Un tel contrat peut-il se révéler efficace ? Tout dépend si l’on s’en tient à l’objectif affiché ou à l’objectif implicite de François Hollande. Une chose est sûre : baisser les charges n’aura pas d’effet à court terme sur le niveau du chômage. En fait, la population active occupée dans le secteur marchand devrait continuer de diminuer en 2014, faute d’une forte reprise de l’activité, et cette diminution va s’ajouter à celle de l’emploi public, compte tenu des coupes dans les dépenses publiques.
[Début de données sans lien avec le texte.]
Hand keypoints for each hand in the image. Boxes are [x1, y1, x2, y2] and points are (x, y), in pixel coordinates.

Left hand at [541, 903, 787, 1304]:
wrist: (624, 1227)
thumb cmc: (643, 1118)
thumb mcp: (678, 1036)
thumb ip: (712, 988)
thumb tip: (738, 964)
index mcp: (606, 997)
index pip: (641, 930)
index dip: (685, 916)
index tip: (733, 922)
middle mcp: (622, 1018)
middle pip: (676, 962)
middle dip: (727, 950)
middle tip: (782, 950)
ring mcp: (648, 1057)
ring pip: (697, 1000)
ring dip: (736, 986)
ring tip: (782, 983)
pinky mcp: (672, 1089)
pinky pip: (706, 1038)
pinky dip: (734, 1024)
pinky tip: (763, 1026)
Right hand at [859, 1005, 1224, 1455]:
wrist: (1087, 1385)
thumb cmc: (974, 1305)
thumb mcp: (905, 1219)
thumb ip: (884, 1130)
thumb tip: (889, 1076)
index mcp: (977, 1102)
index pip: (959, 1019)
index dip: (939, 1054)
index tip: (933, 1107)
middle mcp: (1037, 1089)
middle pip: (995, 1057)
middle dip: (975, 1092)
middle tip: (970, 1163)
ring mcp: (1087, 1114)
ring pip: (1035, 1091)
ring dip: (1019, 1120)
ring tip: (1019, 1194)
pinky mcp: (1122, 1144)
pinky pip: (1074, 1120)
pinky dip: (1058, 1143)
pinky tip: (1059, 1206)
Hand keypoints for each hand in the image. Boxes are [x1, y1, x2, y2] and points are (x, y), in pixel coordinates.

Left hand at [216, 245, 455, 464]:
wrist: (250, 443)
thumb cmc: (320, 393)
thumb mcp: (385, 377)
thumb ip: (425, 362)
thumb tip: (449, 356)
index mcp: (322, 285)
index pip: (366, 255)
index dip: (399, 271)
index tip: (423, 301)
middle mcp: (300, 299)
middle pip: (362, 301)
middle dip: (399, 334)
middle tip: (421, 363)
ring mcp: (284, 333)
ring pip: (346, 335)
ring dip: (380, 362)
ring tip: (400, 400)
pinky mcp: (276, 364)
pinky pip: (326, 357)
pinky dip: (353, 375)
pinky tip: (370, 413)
En revanche, si l’objectif réel que poursuit François Hollande est d’améliorer la compétitivité-prix des entreprises françaises, dans un Europe où la concurrence l’emporte sur la coopération, la mesure fait sens.  

Le Président a renoncé, trop rapidement, à obtenir que des mesures fortes de relance de l’économie soient mises en œuvre au niveau européen après son élection. Depuis lors, son véritable objectif est moins de relancer l’emploi à court terme, que d’accroître la compétitivité de l’entreprise France, sachant que les emplois aidés sont là pour tenter de limiter les dégâts sur le plan social et d’obtenir la désormais fameuse « inversion de la courbe du chômage ».
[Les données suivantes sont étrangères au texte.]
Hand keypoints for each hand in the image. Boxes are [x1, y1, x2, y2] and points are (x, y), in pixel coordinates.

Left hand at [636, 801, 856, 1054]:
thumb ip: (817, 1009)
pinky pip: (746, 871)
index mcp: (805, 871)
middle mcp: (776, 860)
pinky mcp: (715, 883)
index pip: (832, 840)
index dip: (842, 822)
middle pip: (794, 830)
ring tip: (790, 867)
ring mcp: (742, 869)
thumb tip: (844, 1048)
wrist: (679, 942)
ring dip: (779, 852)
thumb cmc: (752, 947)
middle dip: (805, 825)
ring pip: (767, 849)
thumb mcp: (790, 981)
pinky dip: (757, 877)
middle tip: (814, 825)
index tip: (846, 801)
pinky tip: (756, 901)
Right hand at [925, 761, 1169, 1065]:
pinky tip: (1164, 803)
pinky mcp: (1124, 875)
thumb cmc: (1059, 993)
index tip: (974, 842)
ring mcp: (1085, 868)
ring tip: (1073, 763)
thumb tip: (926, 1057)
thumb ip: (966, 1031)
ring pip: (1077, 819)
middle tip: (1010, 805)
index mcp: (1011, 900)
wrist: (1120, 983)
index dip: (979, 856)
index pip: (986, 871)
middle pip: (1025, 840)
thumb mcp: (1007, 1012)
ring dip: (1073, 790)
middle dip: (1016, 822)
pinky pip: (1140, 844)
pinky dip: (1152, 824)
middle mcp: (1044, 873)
Au fond, cette baisse des charges, associée à la hausse de la TVA appliquée au 1er janvier 2014, sert de substitut à une dévaluation, rendue impossible par l’euro. François Hollande met en œuvre la TVA sociale que Nicolas Sarkozy proposait en 2007, mais qu’il n’a pas voulu ou osé mettre en œuvre durant son quinquennat…

Dans ces conditions, le marchandage baisse des charges contre créations d’emplois apparaît d’abord comme une mise en scène propre à rendre acceptable par la gauche la politique de l’offre suivie par le gouvernement. Les contreparties ne sont là que pour l’affichage. Il suffit pour s’en convaincre de regarder la façon dont le crédit d’impôt compétitivité emploi est mis en œuvre. Contrairement aux promesses faites, les directions d’entreprise se sont dispensées de rendre compte de l’usage fait des milliards perçus aux représentants du personnel. Et les créations d’emplois attendues sont loin d’être au rendez-vous pour l’instant.
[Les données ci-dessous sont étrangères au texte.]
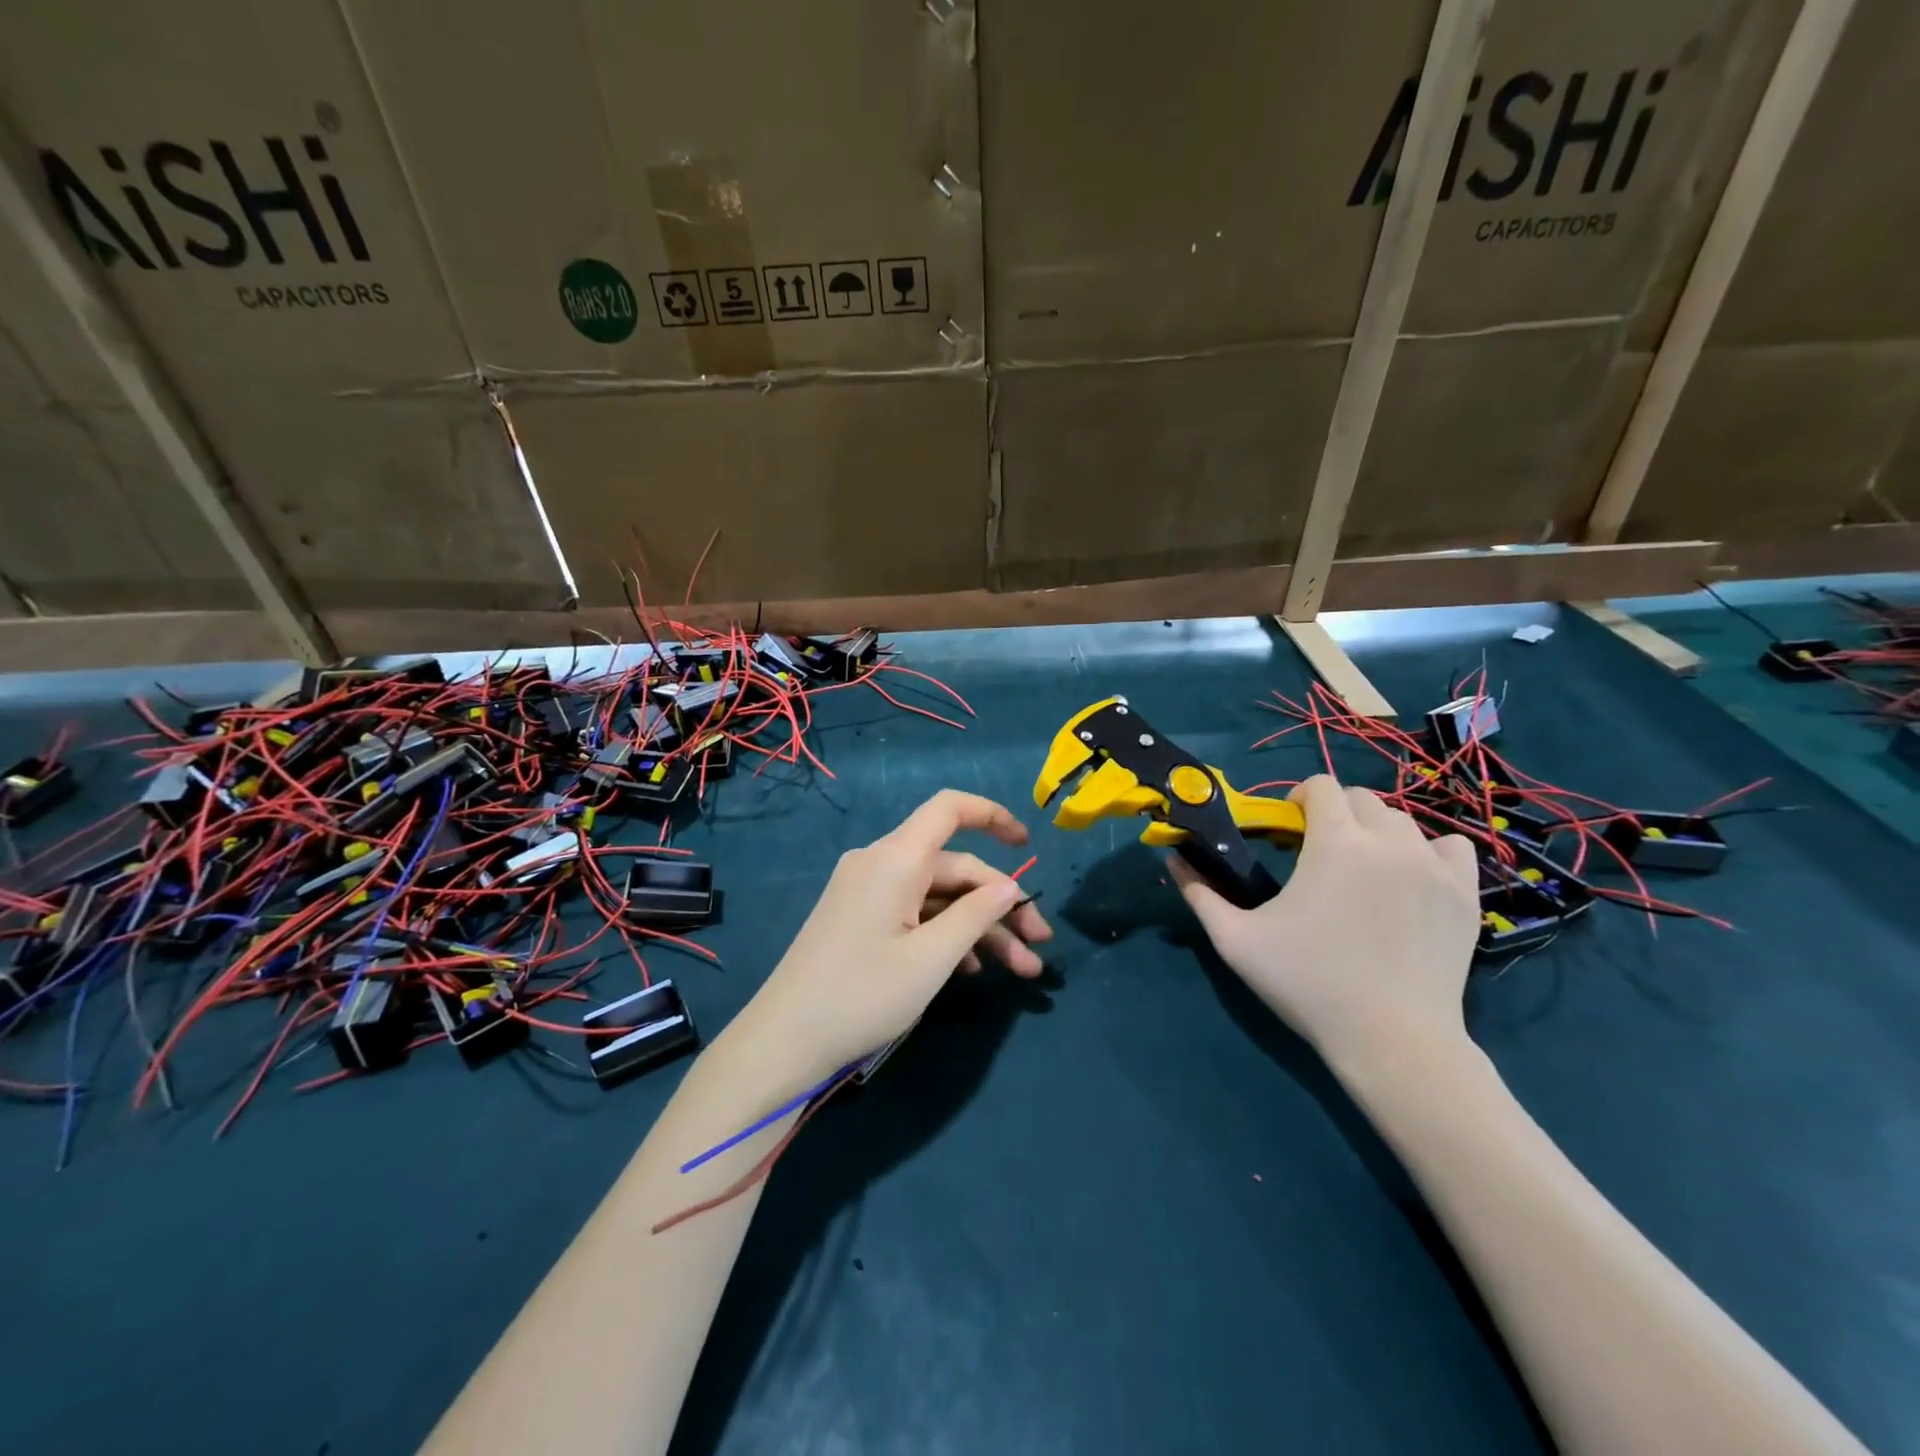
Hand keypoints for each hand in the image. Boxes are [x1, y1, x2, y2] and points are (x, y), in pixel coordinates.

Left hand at [737, 790, 1052, 1082]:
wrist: (783, 1042)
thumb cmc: (861, 996)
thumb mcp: (930, 959)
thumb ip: (975, 915)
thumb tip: (1008, 886)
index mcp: (895, 859)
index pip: (949, 809)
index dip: (992, 816)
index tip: (1028, 845)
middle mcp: (880, 864)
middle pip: (953, 866)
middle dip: (1000, 903)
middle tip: (1039, 947)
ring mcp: (867, 892)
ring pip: (937, 895)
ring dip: (979, 927)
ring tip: (1020, 970)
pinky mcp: (859, 918)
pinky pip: (913, 912)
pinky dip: (946, 934)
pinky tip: (971, 969)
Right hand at [1170, 775, 1478, 1073]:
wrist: (1392, 1041)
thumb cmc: (1308, 984)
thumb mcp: (1236, 940)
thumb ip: (1200, 893)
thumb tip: (1173, 859)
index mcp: (1336, 842)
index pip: (1320, 786)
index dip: (1298, 799)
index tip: (1287, 830)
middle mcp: (1389, 841)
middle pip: (1361, 798)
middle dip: (1335, 813)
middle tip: (1318, 853)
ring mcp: (1434, 867)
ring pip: (1402, 821)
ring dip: (1375, 832)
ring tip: (1361, 869)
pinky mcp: (1465, 895)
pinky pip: (1451, 847)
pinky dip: (1428, 851)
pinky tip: (1410, 877)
Les politiques de compétitivité, dont on peut par ailleurs discuter la nécessité, n’ont pas d’effet à court terme sur l’emploi. Surtout, leur efficacité suppose que l’offre soit au rendez-vous – que les entreprises soient prêtes à gagner des parts de marché en interne et à l’export… – mais aussi la demande. Ces politiques se révèlent efficaces dans des économies très ouvertes et pour autant que l’environnement international soit favorable : c’est ce dont ont bénéficié la Suède ou le Canada dans les années 1990. Mais, pour un pays comme la France, où le niveau de l’activité dépend d’abord de la demande intérieure et dans un contexte où les voisins pratiquent la même politique de rigueur, cela ne peut marcher.

Les exemples espagnol et britannique sont là pour en témoigner. Côté espagnol, on observe effectivement un redressement spectaculaire des comptes courants du pays, mais cela n’a pas permis de réduire significativement le chômage qui dépasse toujours 25 % de la population active, et touche plus de 50 % des jeunes. Seule une reprise de l’activité, associée à une diminution du poids de la dette, peut faire réellement repartir l’emploi. Le Royaume-Uni, à l’inverse, va mieux. Il a renoué avec la croissance, mais ce mieux n’est pas tiré par les exportations. La politique de coupes dans les dépenses pratiquée par George Osborne, le chancelier de l’échiquier, masque une politique économique demeurée très expansionniste, comme en témoigne le haut niveau persistant des déficits publics, la vive progression de la dette et une politique monétaire très accommodante. Au final, la reprise de l’économie britannique est d’abord tirée par la demande intérieure, comme en témoigne le retour de la bulle immobilière, et non par les exports. Une double leçon à méditer.